There is also one very powerful memory that I'm inclined to chalk up to youthful confusion between dream life and waking life, because I am fairly certain it couldn't have happened. I was standing in our living room looking out over the neighborhood (we lived on the third floor and the view was rather decent), and I was watching this, I dunno, maybe 200-foot panda blustering around, trying to make a seat for itself on one of the buildings about a block or so away. I think this is a dream because, dude, we totally don't even have giant pandas where I'm from.

It was apparent from very early on that I was a pretty weird kid. Irrational fears began to manifest themselves very quickly; I lived in mortal terror of the vacuum cleaner (which became utter panic whenever the thing was turned on) and it soon became apparent to me that the lamp posts outside my window were, in fact, planning on reaching inside and snatching me while I was asleep, presumably to eat me or sell me for halogen or whatever it is that disturbed lamp posts do with small children.
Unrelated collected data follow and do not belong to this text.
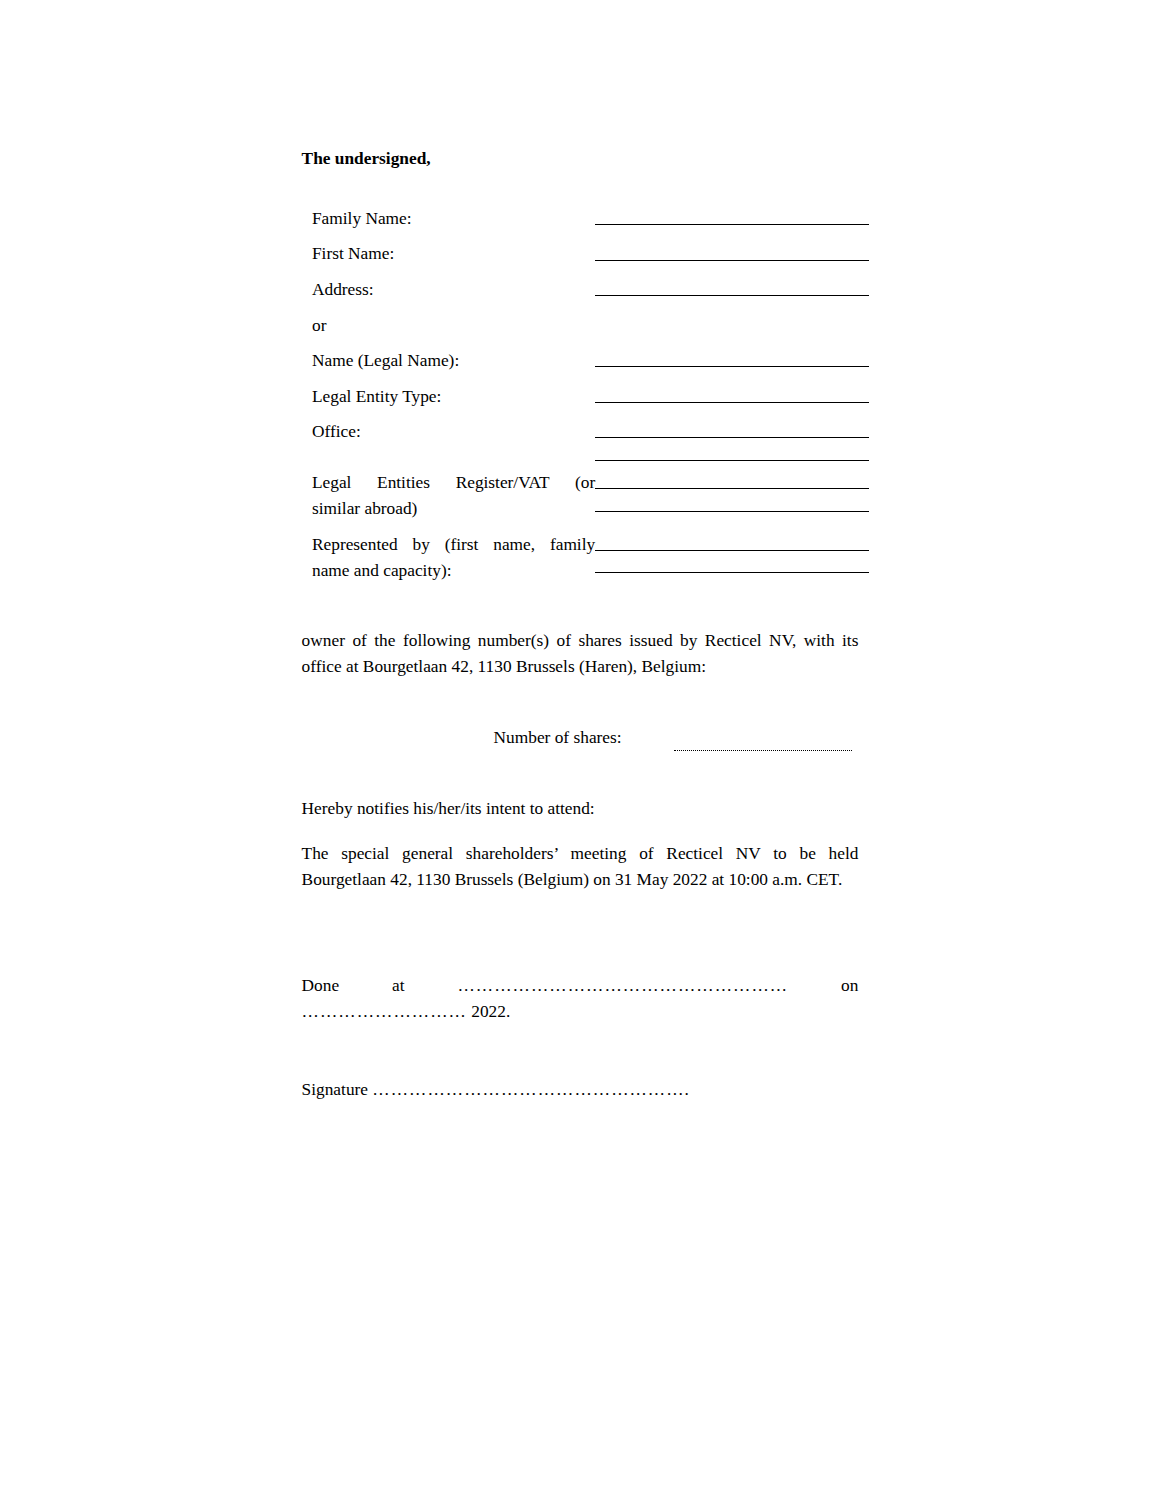The undersigned,
| Family Name: | |
| First Name: | |
| Address: | |
| or | |
| Name (Legal Name): | |
| Legal Entity Type: | |
| Office: | |
| Legal Entities Register/VAT (or similar abroad) | |
| Represented by (first name, family name and capacity): | |
owner of the following number(s) of shares issued by Recticel NV, with its office at Bourgetlaan 42, 1130 Brussels (Haren), Belgium:
Number of shares:
Hereby notifies his/her/its intent to attend:
The special general shareholders’ meeting of Recticel NV to be held Bourgetlaan 42, 1130 Brussels (Belgium) on 31 May 2022 at 10:00 a.m. CET.
Done at ……………………………………………… on ……………………… 2022.
Signature …………………………………………….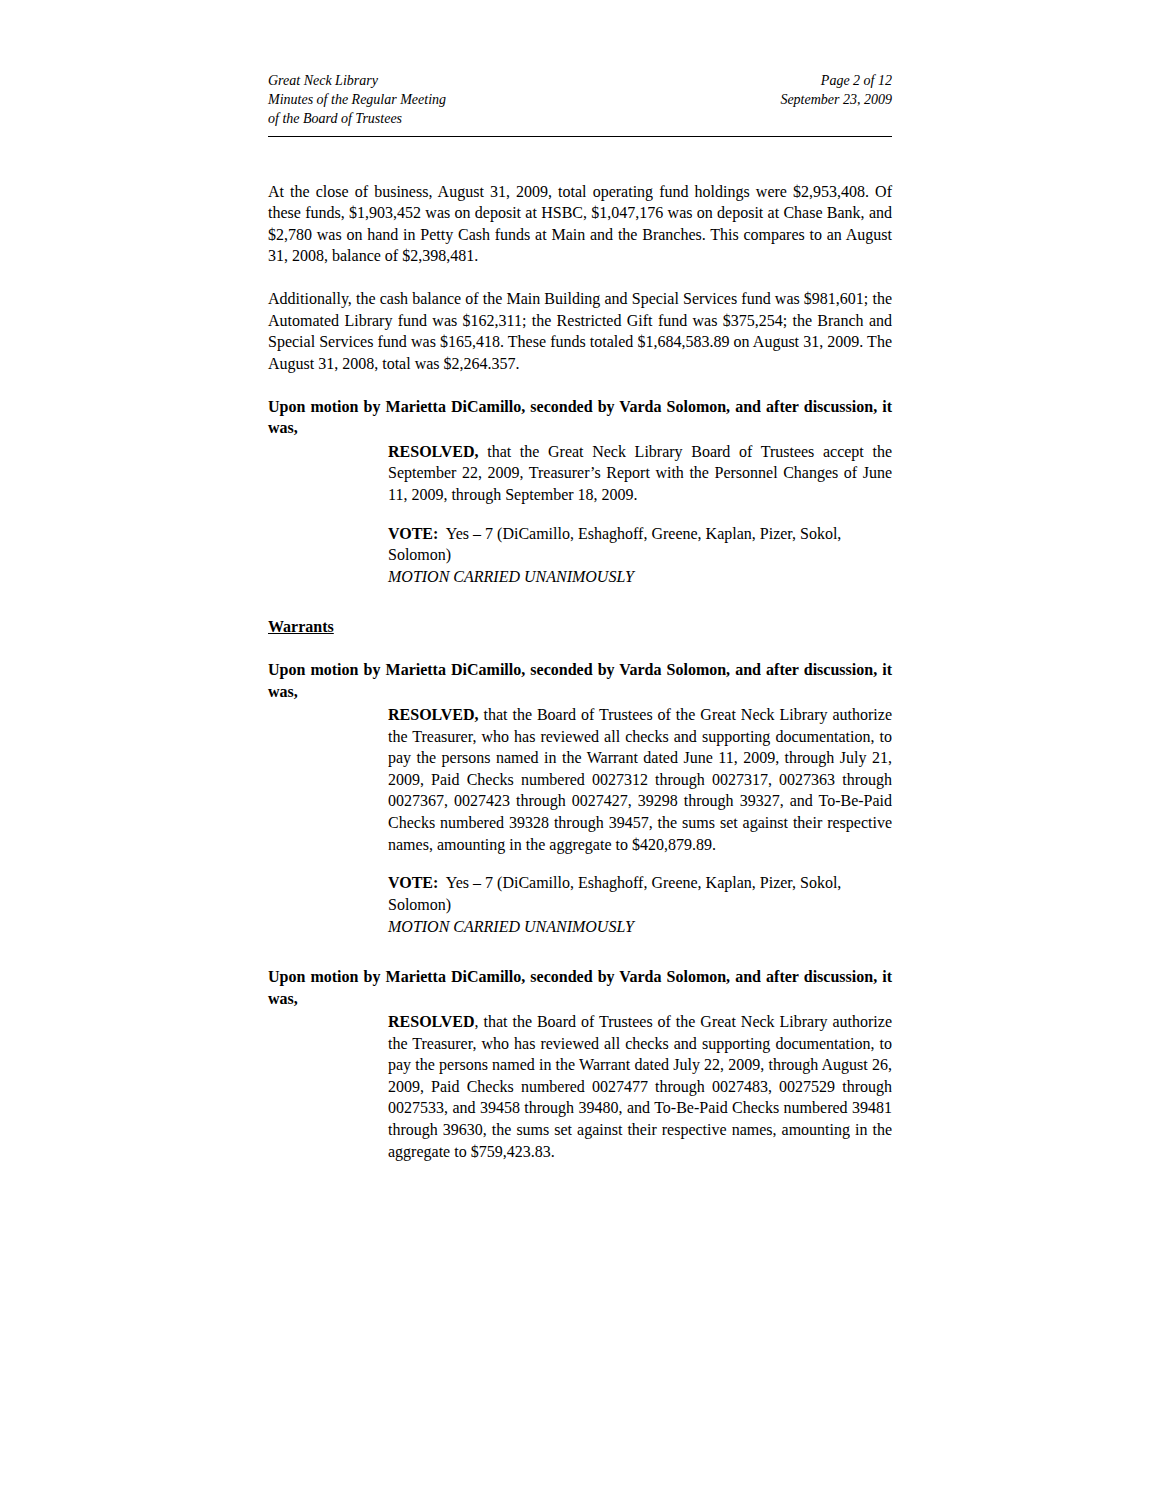| Great Neck Library | Page 2 of 12 |
| Minutes of the Regular Meeting | September 23, 2009 |
| of the Board of Trustees | |
At the close of business, August 31, 2009, total operating fund holdings were $2,953,408. Of these funds, $1,903,452 was on deposit at HSBC, $1,047,176 was on deposit at Chase Bank, and $2,780 was on hand in Petty Cash funds at Main and the Branches. This compares to an August 31, 2008, balance of $2,398,481.
Additionally, the cash balance of the Main Building and Special Services fund was $981,601; the Automated Library fund was $162,311; the Restricted Gift fund was $375,254; the Branch and Special Services fund was $165,418. These funds totaled $1,684,583.89 on August 31, 2009. The August 31, 2008, total was $2,264.357.
Upon motion by Marietta DiCamillo, seconded by Varda Solomon, and after discussion, it was,
RESOLVED, that the Great Neck Library Board of Trustees accept the September 22, 2009, Treasurer’s Report with the Personnel Changes of June 11, 2009, through September 18, 2009.
VOTE: Yes – 7 (DiCamillo, Eshaghoff, Greene, Kaplan, Pizer, Sokol, Solomon)
MOTION CARRIED UNANIMOUSLY
Warrants
Upon motion by Marietta DiCamillo, seconded by Varda Solomon, and after discussion, it was,
RESOLVED, that the Board of Trustees of the Great Neck Library authorize the Treasurer, who has reviewed all checks and supporting documentation, to pay the persons named in the Warrant dated June 11, 2009, through July 21, 2009, Paid Checks numbered 0027312 through 0027317, 0027363 through 0027367, 0027423 through 0027427, 39298 through 39327, and To-Be-Paid Checks numbered 39328 through 39457, the sums set against their respective names, amounting in the aggregate to $420,879.89.
VOTE: Yes – 7 (DiCamillo, Eshaghoff, Greene, Kaplan, Pizer, Sokol, Solomon)
MOTION CARRIED UNANIMOUSLY
Upon motion by Marietta DiCamillo, seconded by Varda Solomon, and after discussion, it was,
RESOLVED, that the Board of Trustees of the Great Neck Library authorize the Treasurer, who has reviewed all checks and supporting documentation, to pay the persons named in the Warrant dated July 22, 2009, through August 26, 2009, Paid Checks numbered 0027477 through 0027483, 0027529 through 0027533, and 39458 through 39480, and To-Be-Paid Checks numbered 39481 through 39630, the sums set against their respective names, amounting in the aggregate to $759,423.83.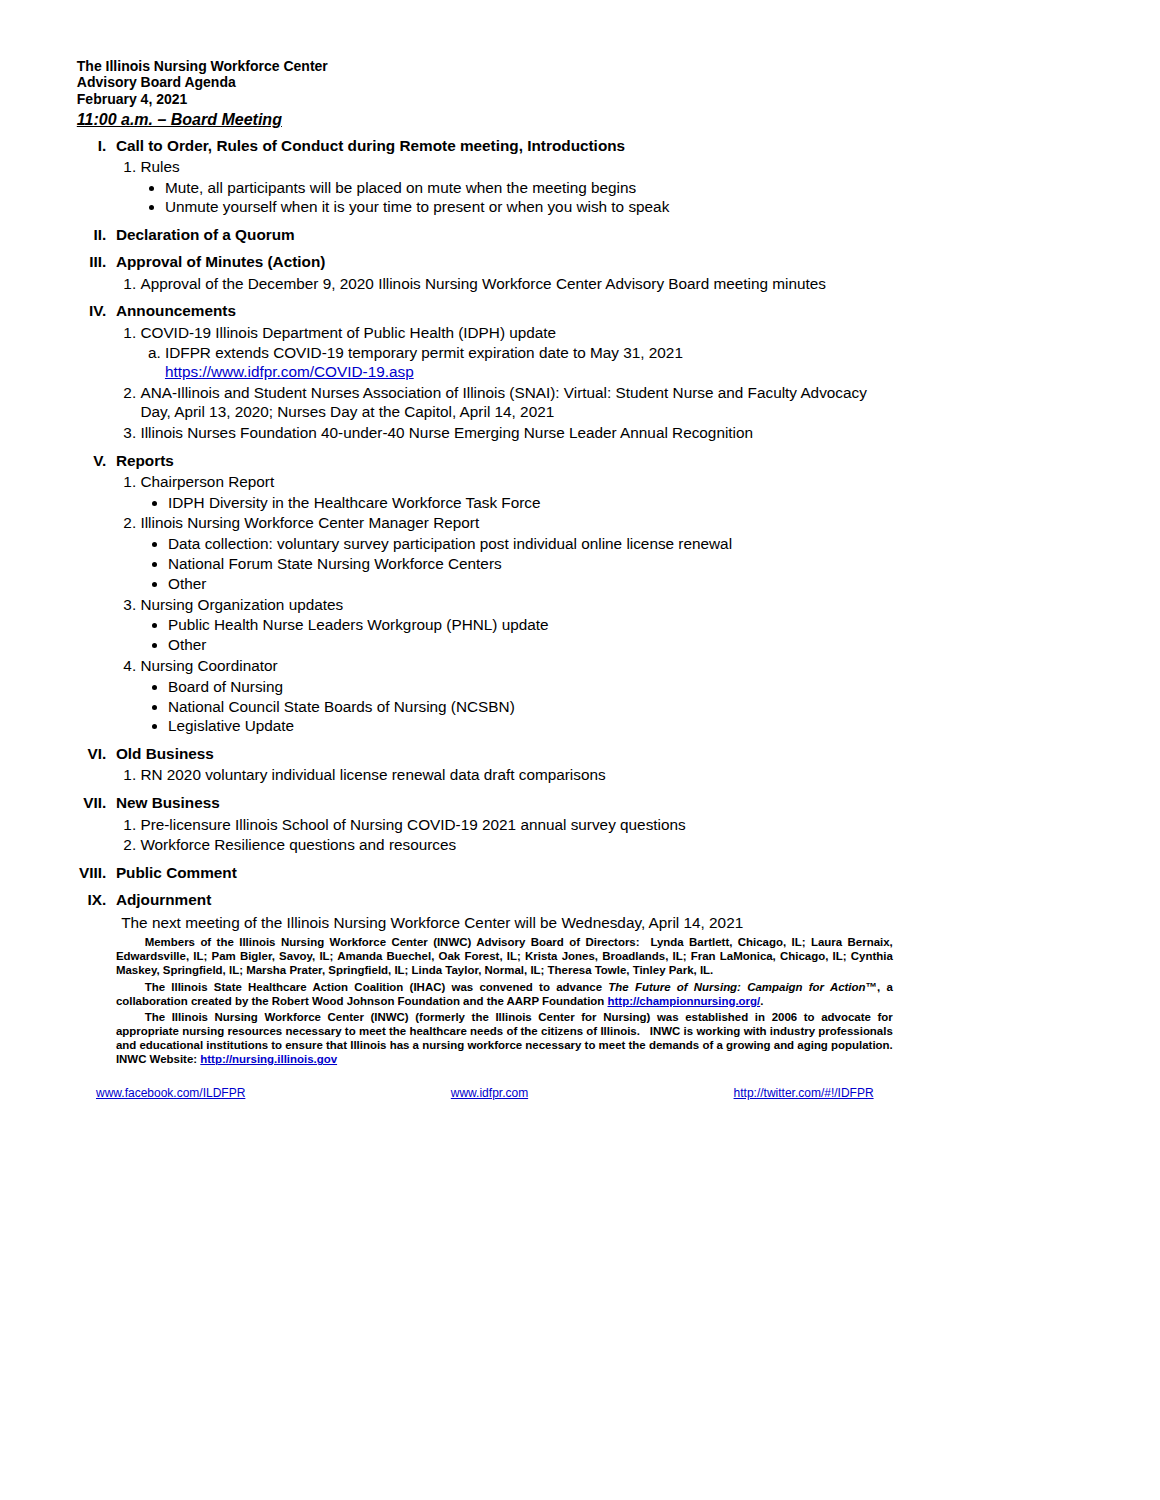The Illinois Nursing Workforce Center
Advisory Board Agenda
February 4, 2021
11:00 a.m. – Board Meeting
Call to Order, Rules of Conduct during Remote meeting, Introductions
Rules
Mute, all participants will be placed on mute when the meeting begins
Unmute yourself when it is your time to present or when you wish to speak
Declaration of a Quorum
Approval of Minutes (Action)
Approval of the December 9, 2020 Illinois Nursing Workforce Center Advisory Board meeting minutes
Announcements
COVID-19 Illinois Department of Public Health (IDPH) update
IDFPR extends COVID-19 temporary permit expiration date to May 31, 2021
https://www.idfpr.com/COVID-19.asp
ANA-Illinois and Student Nurses Association of Illinois (SNAI): Virtual: Student Nurse and Faculty Advocacy Day, April 13, 2020; Nurses Day at the Capitol, April 14, 2021
Illinois Nurses Foundation 40-under-40 Nurse Emerging Nurse Leader Annual Recognition
Reports
Chairperson Report
IDPH Diversity in the Healthcare Workforce Task Force
Illinois Nursing Workforce Center Manager Report
Data collection: voluntary survey participation post individual online license renewal
National Forum State Nursing Workforce Centers
Other
Nursing Organization updates
Public Health Nurse Leaders Workgroup (PHNL) update
Other
Nursing Coordinator
Board of Nursing
National Council State Boards of Nursing (NCSBN)
Legislative Update
Old Business
RN 2020 voluntary individual license renewal data draft comparisons
New Business
Pre-licensure Illinois School of Nursing COVID-19 2021 annual survey questions
Workforce Resilience questions and resources
Public Comment
Adjournment
The next meeting of the Illinois Nursing Workforce Center will be Wednesday, April 14, 2021
Members of the Illinois Nursing Workforce Center (INWC) Advisory Board of Directors: Lynda Bartlett, Chicago, IL; Laura Bernaix, Edwardsville, IL; Pam Bigler, Savoy, IL; Amanda Buechel, Oak Forest, IL; Krista Jones, Broadlands, IL; Fran LaMonica, Chicago, IL; Cynthia Maskey, Springfield, IL; Marsha Prater, Springfield, IL; Linda Taylor, Normal, IL; Theresa Towle, Tinley Park, IL.
The Illinois State Healthcare Action Coalition (IHAC) was convened to advance The Future of Nursing: Campaign for Action™, a collaboration created by the Robert Wood Johnson Foundation and the AARP Foundation http://championnursing.org/.
The Illinois Nursing Workforce Center (INWC) (formerly the Illinois Center for Nursing) was established in 2006 to advocate for appropriate nursing resources necessary to meet the healthcare needs of the citizens of Illinois. INWC is working with industry professionals and educational institutions to ensure that Illinois has a nursing workforce necessary to meet the demands of a growing and aging population. INWC Website: http://nursing.illinois.gov
www.facebook.com/ILDFPR www.idfpr.com http://twitter.com/#!/IDFPR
For this reason I flatly refused to sleep, play, or in any way subsist inside my room; the living room became my turf instead. I imagine it must have been fun for my parents, explaining to visitors why the main room of the house had been annexed by a neurotic two-and-a-half year old tyrant.


"It's the lamp post cabal thing. Your... your child has that too, right?"


Next up: Thunderous oratory, banana tragedies, early DJ chops and my first video game. Ta for now.


* Those who are two years or younger should stop reading right now, because there's some totally racy stuff coming up. Thanks.